▶ _Passage_:
────────────────
Summit County waterfall hikes: South Willow Falls
Experience a beautiful waterfall along this easily-accessible Summit County hiking trail
June 24, 2005
The Trail of the Week from The New Summit Hiker is South Willow Falls. Waterfall hikes are a highlight for June hiking and South Willow Falls is roaring over the rocks this week. The meadows below the falls still sport a few purple pasque flowers where snow melted late. The rare calypso orchid awaits alert flower lovers in the first pine forest. Four silvery waterfalls, plus a seltzer-fizzle chute, plunge over mammoth rocks at the South Willow Falls. Visitors will delight in their power and natural beauty of this ideal beginner hiking trail.
To get there, drive Colorado 9 north from Interstate 70s Silverthorne exit 205 to the Wildernest Road at the 7-11 store corner across from Wendys. The trailhead is in Mesa Cortina, 1.6 miles. Turn left and proceed to the fork. Turn right, then immediately left onto Royal Buffalo Drive (No. 1240). Drive 1.0 miles to Lakeview Drive (No. 1245) and turn right. Proceed to a fork with Aspen Drive. Go left on Aspen, up and around a short distance to the trailhead pull-off.
────────────────
▶ _Data extract_:
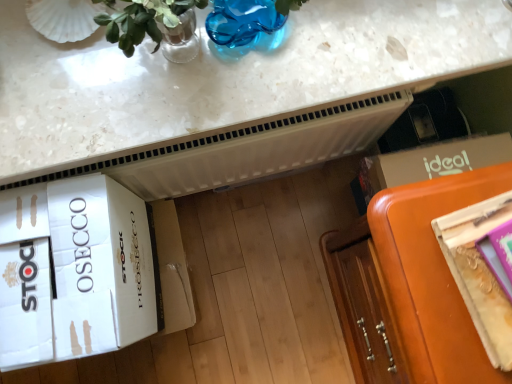
This screenshot has width=512, height=384. Identify the location of vacant area located to the right-hand side of blue glass vase at upper center. (339, 41).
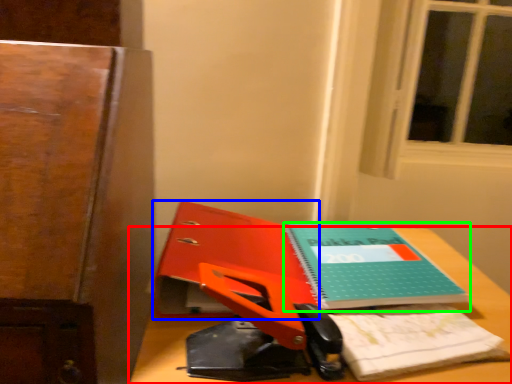
Question: Which is farther away from desk (highlighted by a red box)? paperback book (highlighted by a blue box) or book (highlighted by a green box)?

Choices:
 (A) paperback book
 (B) book

Answer: (A)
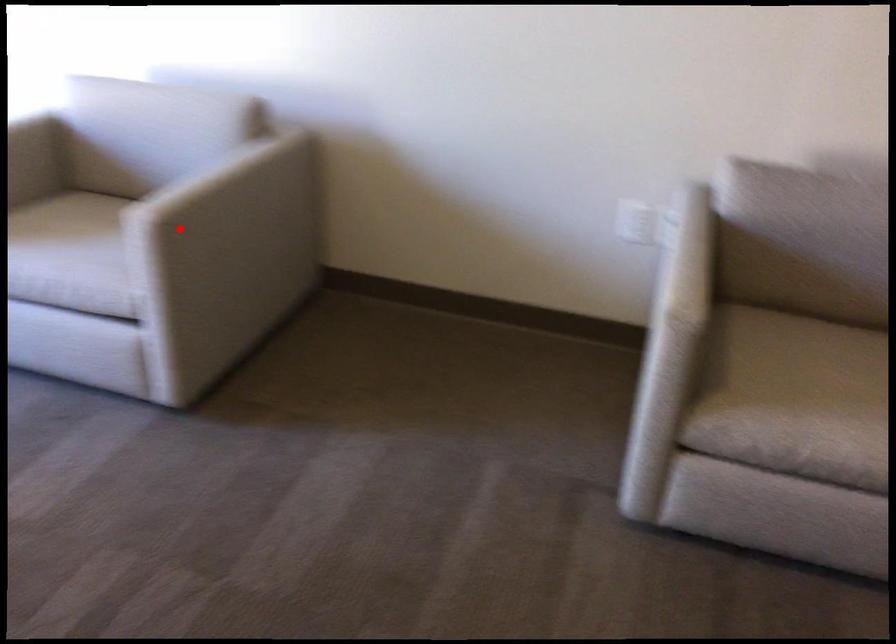
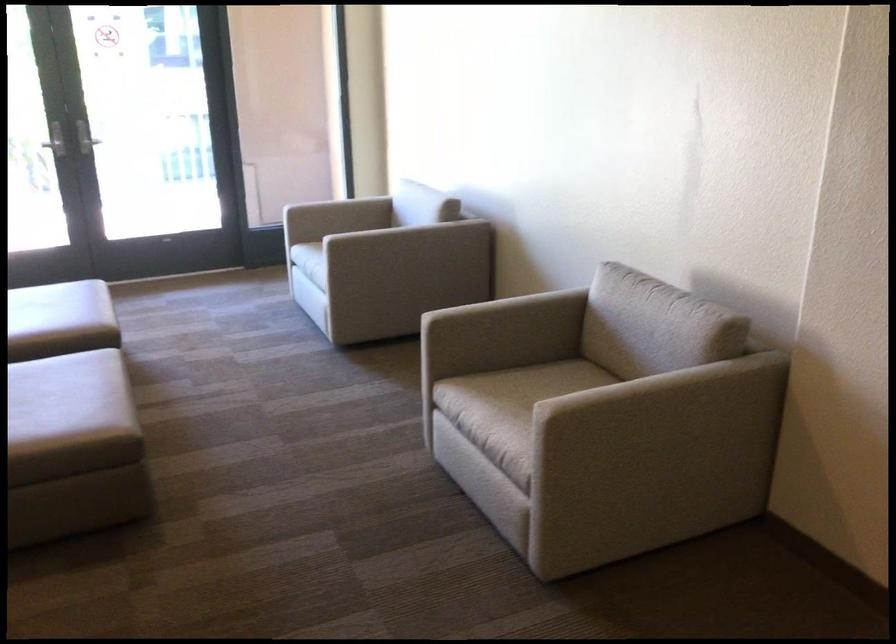
In the second image, find the point that corresponds to the highlighted location in the first image.

(316, 240)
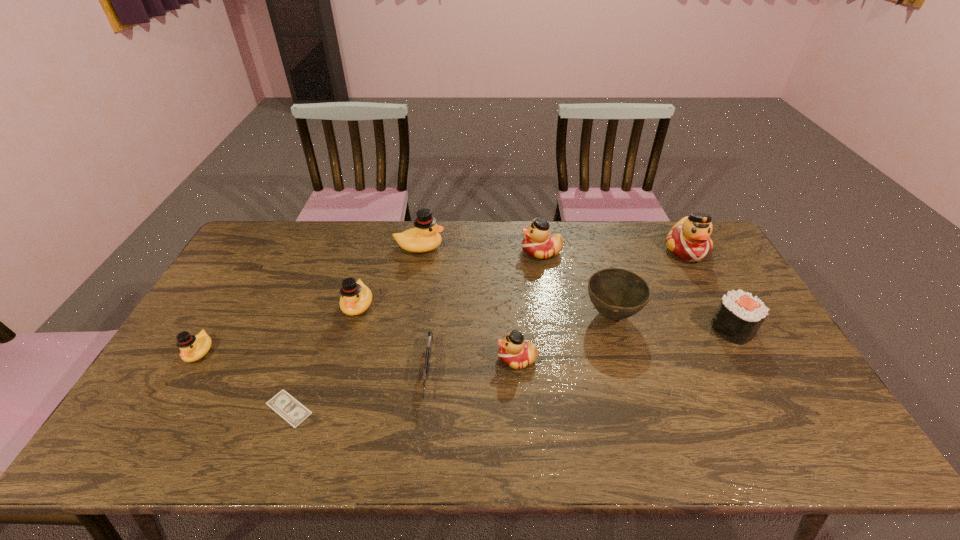
Locate an element on the screen. The width and height of the screenshot is (960, 540). the smallest red duck is located at coordinates coord(515,352).

The width and height of the screenshot is (960, 540). Identify the location of the leftmost yellow duck. (193, 348).

Identify the location of the smallest yellow duck. (193, 348).

You are a GUI agent. You are given a task and a screenshot of the screen. Output one action in this format:
    pyautogui.click(x=<x>, y=<y>)
    Task: Click on the grey gun
    This screenshot has height=540, width=960.
    Given the screenshot: What is the action you would take?
    pyautogui.click(x=428, y=348)

Find the location of a particular element. The image size is (960, 540). the ninth tallest object is located at coordinates (428, 348).

I want to click on the shortest object, so click(x=291, y=410).

Find the location of a particular element. The height and width of the screenshot is (540, 960). green money is located at coordinates (291, 410).

In order to click on vacant area situated on the face of the rightmost duck in this screenshot , I will do `click(719, 309)`.

Locate an element on the screen. The height and width of the screenshot is (540, 960). free space located 0.100m on the front-facing side of the farthest yellow duck is located at coordinates (473, 247).

This screenshot has width=960, height=540. In order to click on free region located on the face of the second biggest red duck in this screenshot , I will do `click(452, 252)`.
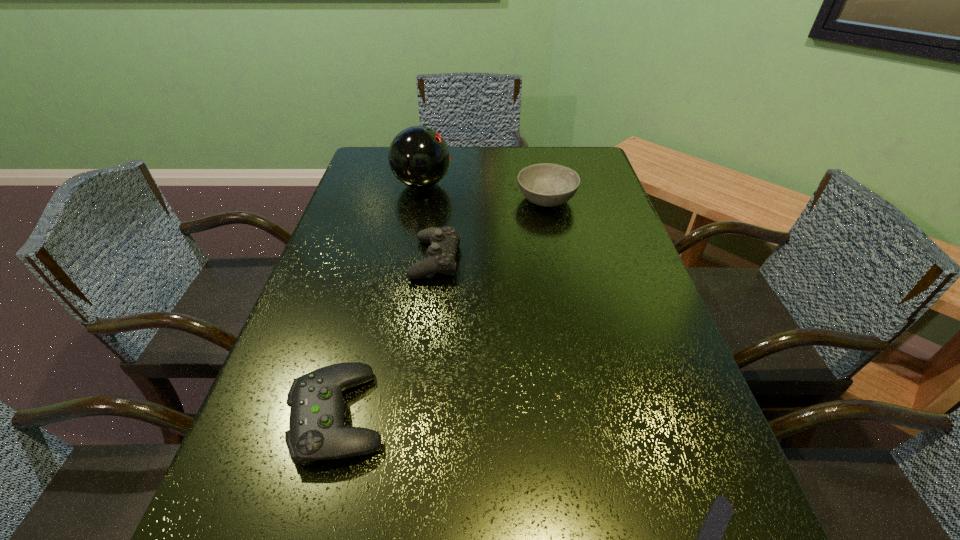
Where is `object located at the far edge`? The width and height of the screenshot is (960, 540). object located at the far edge is located at coordinates (419, 157).

Identify the location of bowling ball positioned at the left edge. This screenshot has width=960, height=540. (419, 157).

Identify the location of control that is at the left edge. Image resolution: width=960 pixels, height=540 pixels. (316, 432).

Where is `object positioned at the right edge`? object positioned at the right edge is located at coordinates (545, 184).

Where is `object at the far left corner`? object at the far left corner is located at coordinates (419, 157).

The image size is (960, 540). Find the location of `blank area at the far edge`. blank area at the far edge is located at coordinates (472, 171).

Locate an element on the screen. vacant region at the left edge of the desktop is located at coordinates (379, 264).

In the image, there is a desktop. Where is `free region at the right edge`? The image size is (960, 540). free region at the right edge is located at coordinates pos(662,386).

In the image, there is a desktop. Where is `free space at the far left corner`? Image resolution: width=960 pixels, height=540 pixels. free space at the far left corner is located at coordinates (355, 183).

Locate an element on the screen. Image resolution: width=960 pixels, height=540 pixels. vacant point located between the bowling ball and the taller control is located at coordinates (429, 222).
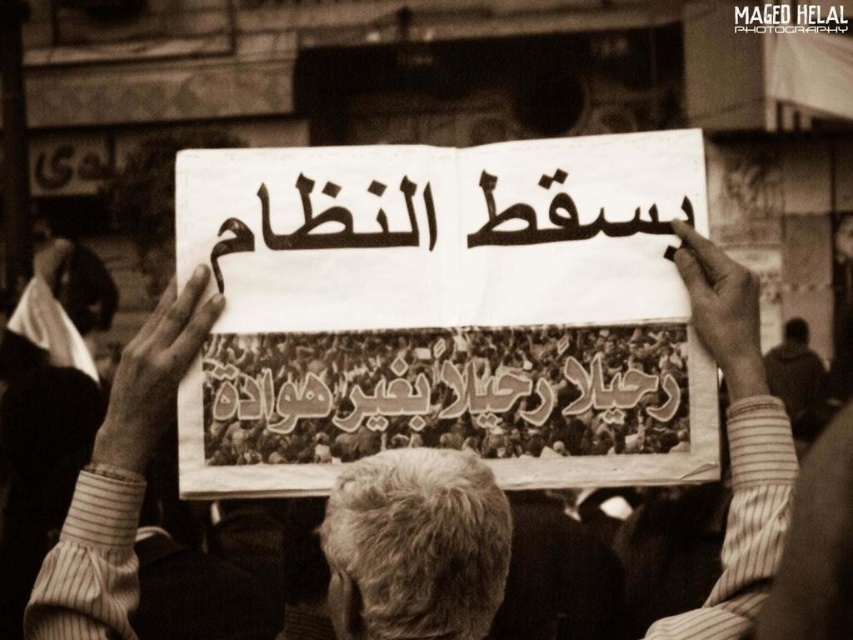
Does white paper at center have a smaller size compared to striped shirt at center?

No, white paper at center is not smaller than striped shirt at center.

Is white paper at center taller than striped shirt at center?

Yes, white paper at center is taller than striped shirt at center.

In order to click on white paper at center in this screenshot , I will do `click(445, 310)`.

Find the location of a particular element. This screenshot has width=853, height=640. white paper at center is located at coordinates (445, 310).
────────────────
▶ _Things to do_:
A – Please translate this sentence from the South Willow Falls article into Spanish: "The rare calypso orchid awaits alert flower lovers in the first pine forest."
B – Summarize the South Willow Falls article in two sentences.

▶ _Solutions in order_:
A – La rara orquídea calypso espera a los atentos amantes de las flores en el primer bosque de pinos.

B – South Willow Falls is an easily accessible beginner trail in Summit County, where four waterfalls and a fizzing chute plunge over mammoth rocks, and the meadows and pine forest below still hold purple pasque flowers and the rare calypso orchid. To reach the trailhead in Mesa Cortina, drive Colorado 9 north from Silverthorne exit 205 to Wildernest Road, then follow Royal Buffalo Drive, Lakeview Drive and Aspen Drive to the trailhead pull-off.